Tout l’album s’est donc fait à deux dans le minuscule studio d’Olivier Coursier. Sauf les voix. « Je pense que c’est par pudeur, parce que j’avais envie de chercher, de trifouiller, de changer, d’être au plus proche de ce que je voulais dire. Alors j’ai enregistré mes voix avec Philippe Paradis, qui est la personne qui me connait le mieux au monde. » Voilà pourquoi on n’a jamais eu la sensation d’entendre Zazie d’aussi près. Sa voix trouve des plis, des raucités, des émotions qui saisissent.

Ce n’est pas seulement une quête musicale qui a conduit Olivier Coursier et Zazie à faire passer des claviers par des pédales d’effet conçus pour la guitare ou le chant, à parfois durcir le son ou à laisser la musique tourner seule, sans les mots… « Ce n’est pas une complaisance. Ce métier nous oblige à beaucoup d’actions très éclatantes – être à la télé, bien habillé et très bien éclairé. J’ai voulu aller dans l’aspérité, dans le sombre, dans une espèce d’hyper-conscience, d’hyper-fleur de peau qui est le contraire de l’endormissement. Aujourd’hui, nous avons tous tendance à considérer ce qui est inconnu, y compris en nous-mêmes, comme quelque chose de nuisible, toxique, dangereux. Alors j’ai commencé par explorer cet endroit-là, ce qui peut sembler un peu austère… »

À quarante-huit ans, Zazie prend sciemment le contrepied de tout ce à quoi nous sommes formatés aujourd’hui. « L’album s’appelle Cyclo parce que le monde est dangereusement cyclothymique. Je vois beaucoup de gens qui n’ont aucune raison d’être ni dans un enthousiasme forcené, ni dans une dépression aussi profonde. Faut-il qu’on soit élastiques entre ces moments de jovialité exacerbée et ces down vertigineux... »

De chanson en chanson, Zazie s’aventure là où nous n’osons pas toujours regarder. Temps plus vieux parle d’être moins jeune et moins beau, Où allons-nous ? questionne notre obsession de la réussite, Je ne sais pas dissèque la jalousie, Les Contraires fait le compte des malentendus dans un couple, Tout dépeint notre course vers une satiété vaine et destructrice, Vienne la nuit visite l’insomnie et ses sortilèges… « Cet album est le pendant des moments passés à jouer les héros sur scène ou à la télévision. Le vrai travail de cet album consiste à revoir la copie, à réévaluer ce à quoi nous sommes programmés. Par exemple, réaliser que le véritable amour n’est pas l’attachement mais le détachement… »

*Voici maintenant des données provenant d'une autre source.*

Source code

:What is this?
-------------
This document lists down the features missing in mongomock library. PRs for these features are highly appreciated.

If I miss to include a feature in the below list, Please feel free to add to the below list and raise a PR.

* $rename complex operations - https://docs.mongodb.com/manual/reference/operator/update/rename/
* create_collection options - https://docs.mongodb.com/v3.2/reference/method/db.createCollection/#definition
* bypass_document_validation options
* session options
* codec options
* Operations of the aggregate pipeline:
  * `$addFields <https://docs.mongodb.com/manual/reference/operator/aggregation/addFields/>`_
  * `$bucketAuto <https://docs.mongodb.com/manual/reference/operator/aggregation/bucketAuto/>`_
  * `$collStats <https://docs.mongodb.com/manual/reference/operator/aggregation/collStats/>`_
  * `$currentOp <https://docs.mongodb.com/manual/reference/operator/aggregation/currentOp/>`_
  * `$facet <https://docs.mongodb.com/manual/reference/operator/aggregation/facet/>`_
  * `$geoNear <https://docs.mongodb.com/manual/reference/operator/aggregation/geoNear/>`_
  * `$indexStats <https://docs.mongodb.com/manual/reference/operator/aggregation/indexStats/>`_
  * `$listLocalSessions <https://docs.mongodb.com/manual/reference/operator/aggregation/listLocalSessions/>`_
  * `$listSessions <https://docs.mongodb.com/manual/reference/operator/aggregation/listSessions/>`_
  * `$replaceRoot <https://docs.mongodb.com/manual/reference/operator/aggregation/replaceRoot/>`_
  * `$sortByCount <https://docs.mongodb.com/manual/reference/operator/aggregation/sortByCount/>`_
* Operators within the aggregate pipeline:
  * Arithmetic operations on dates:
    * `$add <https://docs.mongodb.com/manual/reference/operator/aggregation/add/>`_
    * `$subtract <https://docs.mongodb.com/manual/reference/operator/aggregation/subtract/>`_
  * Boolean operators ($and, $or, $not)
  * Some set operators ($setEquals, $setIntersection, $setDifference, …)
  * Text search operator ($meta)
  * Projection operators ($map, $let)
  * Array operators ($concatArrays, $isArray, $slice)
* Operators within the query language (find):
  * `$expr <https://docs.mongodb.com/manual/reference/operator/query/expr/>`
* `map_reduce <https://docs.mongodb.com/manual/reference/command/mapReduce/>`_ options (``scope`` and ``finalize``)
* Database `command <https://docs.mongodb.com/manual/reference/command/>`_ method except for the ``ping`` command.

Zazie se délecte déjà de tourner avec cet album. « Ce sera drôle de les chanter avec Un point c’est toi et d’autres chansons très légères et solaires. Il n’est pas question de me dédire : je veux leur garder cette fraicheur en les adultant un peu. »

Adulter… Une fois de plus, Zazie invente un verbe. Un verbe sincère qui résume l’album Cyclo. Une fois de plus, en racontant cette femme-là, elle nous interpelle, nous dévoile, nous éclaire. Nous console.